### TEXT BLOCK
James Butland, VP, global banking at Airwallex focuses on the guiding light through the challenging economic times for SMEs, and how currency solutions can help businesses thrive in our latest contribution.
The UK economy is built on its hard-working SMEs. 232,000 of them exported goods to overseas markets in 2018, which represents 10 per cent of Britain’s small and medium-sized businesses. Before the pandemic, this figure was continuing to grow.
That’s a lot of business and a lot of foreign exchange. The hope is that before long the SME community will be back making deals and supplying goods and services internationally as the world begins to unlock trade once more.
The trouble is the financial industry needs to better serve Britain’s economic backbone. Whilst the consumer market has fairly recently been disrupted by a range of different challenger brands such as Revolut, Starling Bank, and Monzo to help get them literally more bang for their buck (or Euro, Australian dollar or Chinese yen); SMEs are still being short-changed in all things FX through their reliance on traditional banks. From the complexities in how rates are charged to the lack of transparency of the back-end systems of FX providers, SMEs have received a less than fair deal.
In the dark, doing their best
The European Central Bank released a paper showing how banks across Europe have been earning hundreds of millions of euros each year by overcharging small corporate customers for foreign exchange services. It’s a space crying out for a much greater level of transparency and fairness. As a consequence, there has been a boom in fintech innovation in recent years seeking to improve services for businesses.

### WHAT YOU WILL DO
Could you copy out the whole article on foreign exchange for UK SMEs, word for word?

### MATERIAL PROVIDED
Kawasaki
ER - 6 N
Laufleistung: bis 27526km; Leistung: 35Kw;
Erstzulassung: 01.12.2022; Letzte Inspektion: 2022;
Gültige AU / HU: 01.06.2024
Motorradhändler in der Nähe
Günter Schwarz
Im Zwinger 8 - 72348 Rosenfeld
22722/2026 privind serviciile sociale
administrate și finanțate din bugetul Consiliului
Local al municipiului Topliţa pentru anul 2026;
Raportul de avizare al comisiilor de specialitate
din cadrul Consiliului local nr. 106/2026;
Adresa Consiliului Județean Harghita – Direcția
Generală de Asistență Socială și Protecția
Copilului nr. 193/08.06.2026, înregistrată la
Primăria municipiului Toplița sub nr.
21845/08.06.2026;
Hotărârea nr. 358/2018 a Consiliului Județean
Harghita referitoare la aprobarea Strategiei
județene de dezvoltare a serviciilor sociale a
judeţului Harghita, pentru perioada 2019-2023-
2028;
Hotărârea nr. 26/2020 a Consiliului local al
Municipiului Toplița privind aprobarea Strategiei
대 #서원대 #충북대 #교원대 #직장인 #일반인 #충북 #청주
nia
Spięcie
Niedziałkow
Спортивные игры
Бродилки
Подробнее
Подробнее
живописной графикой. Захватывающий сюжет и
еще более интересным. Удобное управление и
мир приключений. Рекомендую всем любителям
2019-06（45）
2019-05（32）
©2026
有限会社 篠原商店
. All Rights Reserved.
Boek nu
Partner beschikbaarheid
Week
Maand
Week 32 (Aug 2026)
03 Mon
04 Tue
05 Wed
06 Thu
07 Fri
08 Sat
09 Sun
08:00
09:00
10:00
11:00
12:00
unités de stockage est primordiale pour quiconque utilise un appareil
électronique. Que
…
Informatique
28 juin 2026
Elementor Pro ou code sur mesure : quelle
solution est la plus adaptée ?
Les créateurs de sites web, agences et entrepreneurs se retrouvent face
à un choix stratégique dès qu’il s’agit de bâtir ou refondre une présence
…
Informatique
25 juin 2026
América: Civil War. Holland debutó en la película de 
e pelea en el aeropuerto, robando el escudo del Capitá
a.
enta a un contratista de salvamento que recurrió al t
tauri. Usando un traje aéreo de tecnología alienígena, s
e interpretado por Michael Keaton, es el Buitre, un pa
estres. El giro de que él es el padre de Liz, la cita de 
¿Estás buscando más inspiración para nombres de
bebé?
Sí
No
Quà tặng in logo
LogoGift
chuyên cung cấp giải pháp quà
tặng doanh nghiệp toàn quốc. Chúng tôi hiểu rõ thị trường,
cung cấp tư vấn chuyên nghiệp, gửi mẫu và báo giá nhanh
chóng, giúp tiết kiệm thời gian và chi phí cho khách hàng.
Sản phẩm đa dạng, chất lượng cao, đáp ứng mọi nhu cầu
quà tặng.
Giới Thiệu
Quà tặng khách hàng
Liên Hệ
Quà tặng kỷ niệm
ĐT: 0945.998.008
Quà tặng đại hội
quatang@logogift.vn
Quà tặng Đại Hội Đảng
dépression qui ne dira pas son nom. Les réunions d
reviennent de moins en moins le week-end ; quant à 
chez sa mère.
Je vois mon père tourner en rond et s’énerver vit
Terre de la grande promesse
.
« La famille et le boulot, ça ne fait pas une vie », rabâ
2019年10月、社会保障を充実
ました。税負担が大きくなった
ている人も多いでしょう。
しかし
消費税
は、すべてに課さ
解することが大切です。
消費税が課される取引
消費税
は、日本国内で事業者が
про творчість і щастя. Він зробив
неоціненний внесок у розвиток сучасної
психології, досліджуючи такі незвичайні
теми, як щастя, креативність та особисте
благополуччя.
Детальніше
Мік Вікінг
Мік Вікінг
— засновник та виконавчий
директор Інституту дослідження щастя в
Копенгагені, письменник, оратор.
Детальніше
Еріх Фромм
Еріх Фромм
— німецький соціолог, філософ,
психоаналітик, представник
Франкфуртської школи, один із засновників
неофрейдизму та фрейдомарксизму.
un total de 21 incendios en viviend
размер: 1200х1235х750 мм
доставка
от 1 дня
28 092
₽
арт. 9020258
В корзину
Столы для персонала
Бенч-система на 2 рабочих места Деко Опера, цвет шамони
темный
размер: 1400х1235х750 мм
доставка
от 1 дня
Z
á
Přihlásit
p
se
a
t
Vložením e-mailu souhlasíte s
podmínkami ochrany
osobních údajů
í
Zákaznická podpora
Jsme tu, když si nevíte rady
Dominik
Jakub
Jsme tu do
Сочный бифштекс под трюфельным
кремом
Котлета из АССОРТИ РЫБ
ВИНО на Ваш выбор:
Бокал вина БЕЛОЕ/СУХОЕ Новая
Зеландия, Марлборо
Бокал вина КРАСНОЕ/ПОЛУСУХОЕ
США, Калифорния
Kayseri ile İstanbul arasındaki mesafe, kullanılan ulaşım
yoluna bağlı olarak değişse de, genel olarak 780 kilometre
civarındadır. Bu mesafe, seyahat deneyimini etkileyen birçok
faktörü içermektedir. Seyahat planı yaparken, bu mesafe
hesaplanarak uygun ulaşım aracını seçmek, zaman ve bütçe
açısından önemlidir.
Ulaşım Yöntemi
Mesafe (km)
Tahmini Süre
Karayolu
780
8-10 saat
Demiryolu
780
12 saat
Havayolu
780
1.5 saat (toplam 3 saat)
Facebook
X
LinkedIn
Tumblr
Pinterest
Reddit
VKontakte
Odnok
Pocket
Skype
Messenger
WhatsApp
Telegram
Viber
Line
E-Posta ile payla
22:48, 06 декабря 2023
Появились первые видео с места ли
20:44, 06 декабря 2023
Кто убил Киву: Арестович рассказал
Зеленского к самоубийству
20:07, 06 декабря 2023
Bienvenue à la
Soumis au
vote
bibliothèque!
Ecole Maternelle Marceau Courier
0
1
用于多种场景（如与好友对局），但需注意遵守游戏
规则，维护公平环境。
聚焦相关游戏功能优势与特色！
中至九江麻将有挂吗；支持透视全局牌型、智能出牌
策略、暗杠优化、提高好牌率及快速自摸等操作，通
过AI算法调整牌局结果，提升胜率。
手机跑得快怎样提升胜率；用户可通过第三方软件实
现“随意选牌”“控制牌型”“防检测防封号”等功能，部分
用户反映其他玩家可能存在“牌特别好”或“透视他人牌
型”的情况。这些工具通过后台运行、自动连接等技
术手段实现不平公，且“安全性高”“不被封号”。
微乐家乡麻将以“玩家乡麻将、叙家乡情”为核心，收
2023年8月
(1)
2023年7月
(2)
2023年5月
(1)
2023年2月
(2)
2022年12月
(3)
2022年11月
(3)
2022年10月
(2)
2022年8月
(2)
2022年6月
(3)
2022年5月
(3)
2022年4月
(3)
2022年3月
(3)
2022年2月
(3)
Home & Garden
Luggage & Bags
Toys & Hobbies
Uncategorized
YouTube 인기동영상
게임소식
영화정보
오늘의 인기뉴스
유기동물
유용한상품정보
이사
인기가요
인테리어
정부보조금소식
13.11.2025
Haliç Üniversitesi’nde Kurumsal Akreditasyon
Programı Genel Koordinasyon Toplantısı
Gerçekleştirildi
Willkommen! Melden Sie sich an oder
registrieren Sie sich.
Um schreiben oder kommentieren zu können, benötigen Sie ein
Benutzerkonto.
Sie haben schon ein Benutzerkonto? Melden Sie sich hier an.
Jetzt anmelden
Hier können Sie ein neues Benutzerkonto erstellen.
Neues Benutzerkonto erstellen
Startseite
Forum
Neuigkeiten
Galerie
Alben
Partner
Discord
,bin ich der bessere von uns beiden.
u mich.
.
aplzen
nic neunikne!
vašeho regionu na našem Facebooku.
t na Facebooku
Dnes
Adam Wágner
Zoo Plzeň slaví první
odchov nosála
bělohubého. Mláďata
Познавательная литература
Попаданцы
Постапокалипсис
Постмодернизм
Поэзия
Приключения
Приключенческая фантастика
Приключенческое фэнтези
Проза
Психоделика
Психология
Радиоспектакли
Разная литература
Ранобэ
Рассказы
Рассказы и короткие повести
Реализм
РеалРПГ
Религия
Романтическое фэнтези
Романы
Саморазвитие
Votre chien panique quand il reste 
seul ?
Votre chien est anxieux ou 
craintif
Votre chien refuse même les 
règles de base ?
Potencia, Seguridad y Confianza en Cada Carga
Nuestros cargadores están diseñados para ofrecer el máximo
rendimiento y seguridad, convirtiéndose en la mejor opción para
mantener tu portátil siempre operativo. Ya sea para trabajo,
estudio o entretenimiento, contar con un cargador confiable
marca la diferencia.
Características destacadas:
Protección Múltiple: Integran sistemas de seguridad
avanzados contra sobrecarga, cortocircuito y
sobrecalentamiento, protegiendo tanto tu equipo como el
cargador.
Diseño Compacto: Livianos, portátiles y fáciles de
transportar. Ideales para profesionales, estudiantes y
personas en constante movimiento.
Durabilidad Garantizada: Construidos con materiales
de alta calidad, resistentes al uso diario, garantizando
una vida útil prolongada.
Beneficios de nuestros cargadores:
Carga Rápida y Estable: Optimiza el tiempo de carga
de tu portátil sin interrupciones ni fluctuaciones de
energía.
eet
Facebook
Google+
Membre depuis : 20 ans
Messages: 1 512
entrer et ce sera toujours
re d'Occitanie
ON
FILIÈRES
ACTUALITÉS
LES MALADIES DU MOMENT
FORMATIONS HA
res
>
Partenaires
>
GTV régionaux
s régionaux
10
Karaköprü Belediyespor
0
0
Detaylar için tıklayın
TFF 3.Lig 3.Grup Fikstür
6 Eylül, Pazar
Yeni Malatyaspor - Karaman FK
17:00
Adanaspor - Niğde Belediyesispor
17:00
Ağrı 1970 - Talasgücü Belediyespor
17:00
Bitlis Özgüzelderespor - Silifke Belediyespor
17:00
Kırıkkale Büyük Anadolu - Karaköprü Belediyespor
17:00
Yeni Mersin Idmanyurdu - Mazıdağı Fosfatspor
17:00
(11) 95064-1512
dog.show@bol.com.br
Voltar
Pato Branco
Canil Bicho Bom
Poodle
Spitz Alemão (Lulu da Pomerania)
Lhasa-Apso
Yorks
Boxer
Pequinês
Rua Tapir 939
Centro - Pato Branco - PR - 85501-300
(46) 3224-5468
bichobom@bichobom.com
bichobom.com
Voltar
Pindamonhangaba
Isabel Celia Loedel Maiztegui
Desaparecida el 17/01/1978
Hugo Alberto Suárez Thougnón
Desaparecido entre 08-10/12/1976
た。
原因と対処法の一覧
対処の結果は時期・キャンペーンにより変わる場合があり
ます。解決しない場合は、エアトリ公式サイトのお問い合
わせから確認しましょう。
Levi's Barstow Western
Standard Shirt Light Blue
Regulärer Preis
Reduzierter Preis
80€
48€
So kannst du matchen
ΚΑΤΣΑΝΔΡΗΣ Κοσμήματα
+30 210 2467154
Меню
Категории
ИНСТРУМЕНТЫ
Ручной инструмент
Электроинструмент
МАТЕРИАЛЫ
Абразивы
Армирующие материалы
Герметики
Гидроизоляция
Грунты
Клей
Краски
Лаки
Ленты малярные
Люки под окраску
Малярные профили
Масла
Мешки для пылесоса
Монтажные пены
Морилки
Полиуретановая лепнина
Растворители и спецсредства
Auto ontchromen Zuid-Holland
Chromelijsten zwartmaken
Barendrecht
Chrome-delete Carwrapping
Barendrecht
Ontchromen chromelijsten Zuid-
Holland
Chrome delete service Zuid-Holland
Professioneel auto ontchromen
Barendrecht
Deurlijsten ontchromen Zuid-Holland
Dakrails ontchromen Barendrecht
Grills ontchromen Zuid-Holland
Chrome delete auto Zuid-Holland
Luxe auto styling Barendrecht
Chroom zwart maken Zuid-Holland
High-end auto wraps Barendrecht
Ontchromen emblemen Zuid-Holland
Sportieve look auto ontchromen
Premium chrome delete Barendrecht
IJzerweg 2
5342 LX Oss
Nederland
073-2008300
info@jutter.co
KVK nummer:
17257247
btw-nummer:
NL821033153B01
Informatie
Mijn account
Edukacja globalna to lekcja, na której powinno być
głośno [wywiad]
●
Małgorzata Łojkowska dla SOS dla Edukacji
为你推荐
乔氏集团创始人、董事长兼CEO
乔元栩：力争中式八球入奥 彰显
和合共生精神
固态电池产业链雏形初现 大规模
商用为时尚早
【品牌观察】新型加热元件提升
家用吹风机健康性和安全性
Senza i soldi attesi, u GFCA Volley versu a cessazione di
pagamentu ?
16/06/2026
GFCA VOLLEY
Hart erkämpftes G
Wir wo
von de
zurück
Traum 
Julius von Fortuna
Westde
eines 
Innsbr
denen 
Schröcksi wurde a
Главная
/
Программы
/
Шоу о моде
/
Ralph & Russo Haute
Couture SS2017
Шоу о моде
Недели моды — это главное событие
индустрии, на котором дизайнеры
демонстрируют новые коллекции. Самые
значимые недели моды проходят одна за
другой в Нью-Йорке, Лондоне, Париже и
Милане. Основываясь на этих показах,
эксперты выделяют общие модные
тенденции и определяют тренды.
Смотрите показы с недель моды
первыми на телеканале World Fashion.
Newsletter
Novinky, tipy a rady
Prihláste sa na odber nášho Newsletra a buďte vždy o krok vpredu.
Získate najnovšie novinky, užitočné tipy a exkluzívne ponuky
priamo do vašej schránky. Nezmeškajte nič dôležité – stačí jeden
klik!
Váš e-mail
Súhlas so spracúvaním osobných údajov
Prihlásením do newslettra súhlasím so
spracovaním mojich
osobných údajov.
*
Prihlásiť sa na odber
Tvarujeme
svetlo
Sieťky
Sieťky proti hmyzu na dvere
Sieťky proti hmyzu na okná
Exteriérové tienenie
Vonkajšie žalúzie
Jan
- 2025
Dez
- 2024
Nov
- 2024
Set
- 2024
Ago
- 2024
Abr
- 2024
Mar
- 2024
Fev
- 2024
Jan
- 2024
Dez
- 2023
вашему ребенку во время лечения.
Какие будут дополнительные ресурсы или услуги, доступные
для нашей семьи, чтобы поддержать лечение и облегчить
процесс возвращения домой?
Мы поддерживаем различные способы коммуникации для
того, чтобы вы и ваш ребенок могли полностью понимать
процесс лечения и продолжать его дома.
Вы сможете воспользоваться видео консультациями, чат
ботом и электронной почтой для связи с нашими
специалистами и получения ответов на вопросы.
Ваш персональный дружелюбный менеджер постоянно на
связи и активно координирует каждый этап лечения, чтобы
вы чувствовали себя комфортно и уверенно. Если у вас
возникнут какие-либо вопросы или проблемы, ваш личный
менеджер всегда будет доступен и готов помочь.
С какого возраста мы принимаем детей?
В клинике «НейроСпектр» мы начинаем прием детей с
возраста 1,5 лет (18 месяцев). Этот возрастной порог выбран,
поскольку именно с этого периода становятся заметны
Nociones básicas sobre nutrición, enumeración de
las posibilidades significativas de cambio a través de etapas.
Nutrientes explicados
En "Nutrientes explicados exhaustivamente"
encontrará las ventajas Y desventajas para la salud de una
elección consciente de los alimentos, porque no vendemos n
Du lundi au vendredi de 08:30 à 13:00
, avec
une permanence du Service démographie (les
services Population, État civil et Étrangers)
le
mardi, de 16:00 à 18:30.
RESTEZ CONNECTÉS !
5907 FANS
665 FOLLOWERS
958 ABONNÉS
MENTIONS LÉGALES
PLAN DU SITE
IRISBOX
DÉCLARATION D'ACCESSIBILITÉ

### TASK RESPONSE
James Butland, VP, global banking at Airwallex focuses on the guiding light through the challenging economic times for SMEs, and how currency solutions can help businesses thrive in our latest contribution.
The UK economy is built on its hard-working SMEs. 232,000 of them exported goods to overseas markets in 2018, which represents 10 per cent of Britain’s small and medium-sized businesses. Before the pandemic, this figure was continuing to grow.
That’s a lot of business and a lot of foreign exchange. The hope is that before long the SME community will be back making deals and supplying goods and services internationally as the world begins to unlock trade once more.
The trouble is the financial industry needs to better serve Britain’s economic backbone. Whilst the consumer market has fairly recently been disrupted by a range of different challenger brands such as Revolut, Starling Bank, and Monzo to help get them literally more bang for their buck (or Euro, Australian dollar or Chinese yen); SMEs are still being short-changed in all things FX through their reliance on traditional banks. From the complexities in how rates are charged to the lack of transparency of the back-end systems of FX providers, SMEs have received a less than fair deal.
In the dark, doing their best
The European Central Bank released a paper showing how banks across Europe have been earning hundreds of millions of euros each year by overcharging small corporate customers for foreign exchange services. It’s a space crying out for a much greater level of transparency and fairness. As a consequence, there has been a boom in fintech innovation in recent years seeking to improve services for businesses.